If you have the FLT3 mutation in your leukemia cells, the blood or bone marrow sample will be tested to see if it is still present. This test will show you if you are a good candidate for drugs that target this type of leukemia.

Until recently, people with the FLT3 mutation were mainly treated with chemotherapy, which wasn’t very effective at improving survival rates. A new group of drugs called FLT3 inhibitors is improving the outlook for people with the mutation. Researchers are also investigating other treatments for the condition.

FLT3 inhibitors

The FLT3 inhibitor midostaurin (Rydapt) was the first drug approved for FLT3, and the first new drug approved to treat AML in over 15 years. Doctors give midostaurin together with chemotherapy drugs such as cytarabine and daunorubicin.

FLT3 and other proteins help leukemia cells grow. You take it by mouth twice a day.

A 2017 study involving 717 people with the FLT3 gene published in The New England Journal of Medicine looked at the effects of treatment with this new drug. Researchers found that adding midostaurin to chemotherapy prolonged survival compared with an inactive treatment (placebo) plus chemotherapy.

The 4-year survival rate was 51 percent among people who took midostaurin, compared with just over 44 percent in the placebo group. The median length of survival (the point at which half of the participants were still alive) was more than 6 years in the treatment group, versus just over 2 years in the placebo group.

The group that received midostaurin had higher rates of rash and anemia than the group that received a placebo.

Midostaurin is given in combination with chemotherapy. Other possible side effects of the treatment include:

  • There is a high degree of fever. and low white blood cells (febrile neutropenia)
  • nausea
  • vomiting
  • There are sores in the mouth.
  • There are There are headaches..
  • muscle or bone pain
  • There are There are nosebleeds..
  • high levels of sugar in the blood

Your doctor will monitor you for side effects while you are on this drug and offer you treatments to help manage them.

The FLT3 is a first-generation drug. FLT3 is more specifically and powerfully targeted by second- generation FLT3 inhibitors.

In 2018, the FDA approved the second-generation FLT3 inhibitor gilteritinib (Xospata) for people with relapsed AML with FLT3 mutation.
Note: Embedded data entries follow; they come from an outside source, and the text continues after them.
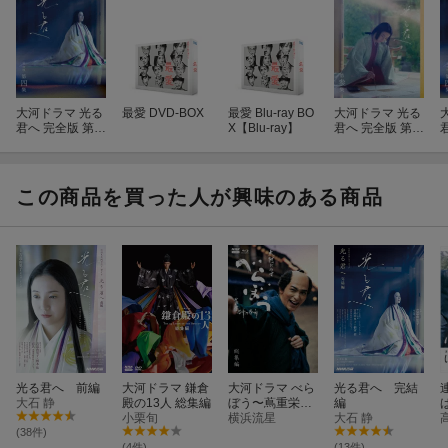
大河ドラマ 光る
最愛 DVD-BOX
最愛 Blu-ray BO
大河ドラマ 光る
君へ 完全版 第四
X【Blu-ray】
君へ 完全版 第参
集 ブルーレイ B
集 ブルーレイ B
集
OX【Blu-ray】
OX【Blu-ray】
この商品を買った人が興味のある商品
光る君へ 前編
大河ドラマ 鎌倉
大河ドラマ べら
光る君へ 完結
大石 静
殿の13人 総集編
ぼう〜蔦重栄華
編
小栗旬
乃夢噺〜 総集編
横浜流星
大石 静
【Blu-ray】
1
(38件)
(4件)
(13件)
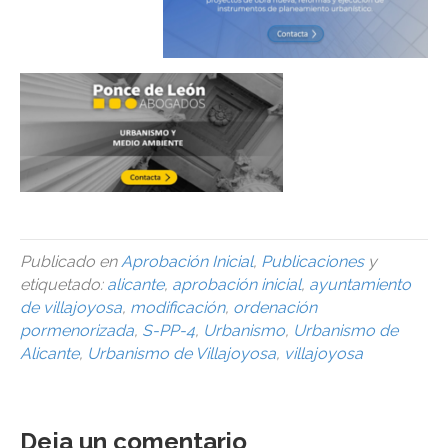
Publicado en
Aprobación Inicial
,
Publicaciones
y
etiquetado:
alicante
,
aprobación inicial
,
ayuntamiento
de villajoyosa
,
modificación
,
ordenación
pormenorizada
,
S-PP-4
,
Urbanismo
,
Urbanismo de
Alicante
,
Urbanismo de Villajoyosa
,
villajoyosa
Deja un comentario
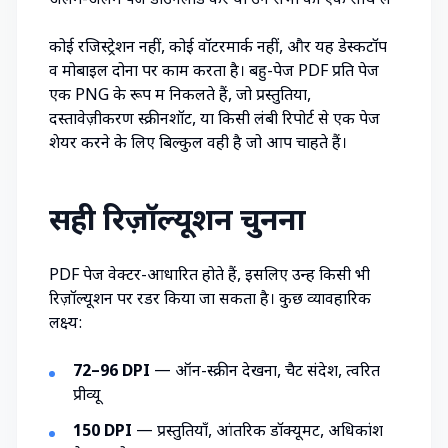
अलग-अलग पेज डाउनलोड करें या उन सभी को एक साथ लें
कोई रजिस्ट्रेशन नहीं, कोई वॉटरमार्क नहीं, और यह डेस्कटॉप
व मोबाइल दोनों पर काम करता है। बहु-पेज PDF प्रति पेज
एक PNG के रूप में निकलते हैं, जो प्रस्तुतियों,
दस्तावेज़ीकरण स्क्रीनशॉट, या किसी लंबी रिपोर्ट से एक पेज
शेयर करने के लिए बिल्कुल वही है जो आप चाहते हैं।
सही रिज़ॉल्यूशन चुनना
PDF पेज वेक्टर-आधारित होते हैं, इसलिए उन्हें किसी भी
रिज़ॉल्यूशन पर रेंडर किया जा सकता है। कुछ व्यावहारिक
लक्ष्य:
72–96 DPI
— ऑन-स्क्रीन देखना, चैट संदेश, त्वरित
प्रीव्यू
150 DPI
— प्रस्तुतियाँ, आंतरिक डॉक्यूमेंट, अधिकांश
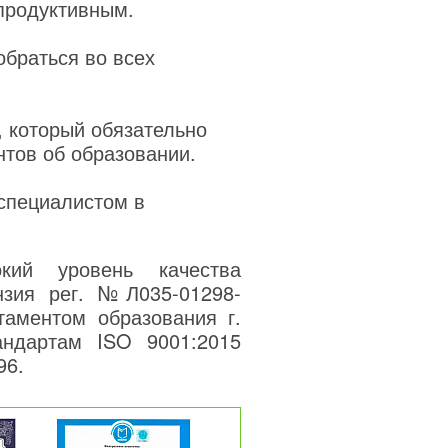
продуктивным.
обраться во всех
, который обязательно
нтов об образовании.
 специалистом в
кий уровень качества
нзия рег. №Л035-01298-
таментом образования г.
андартам ISO 9001:2015
96.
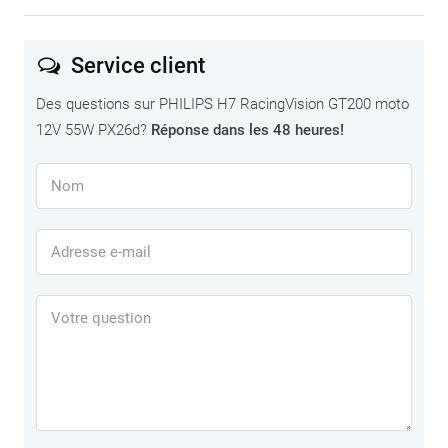
Service client
Des questions sur PHILIPS H7 RacingVision GT200 moto
12V 55W PX26d?
Réponse dans les 48 heures!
Clinical trials for the drug found that those who received it lived longer and had a higher chance of achieving remission compared with those who received chemotherapy.

Clinical trials are still being conducted to see if crenolanib and quizartinib work.

Other treatments

Your doctor may recommend a stem cell transplant if you have FLT3-mutated AML that’s in remission (decreased symptoms). It uses stem cells either from a donor or from your body (in which case they’ll have been treated to kill leukemia cells) and then injects them into your blood. This may reduce the chance of the cancer returning.

Researchers are looking at whether different combinations of drugs might be more effective in people with this genetic abnormality.

If you have the FLT3 mutation, you are more likely to have a less positive outcome. FLT3 inhibitors are helping improve the outlook. New drugs and combinations of drugs may prolong survival even more.

If you are diagnosed with leukemia, your doctor will test you for FLT3 and other genes. Knowing as much as possible about your condition can help your doctor find the best treatment for you.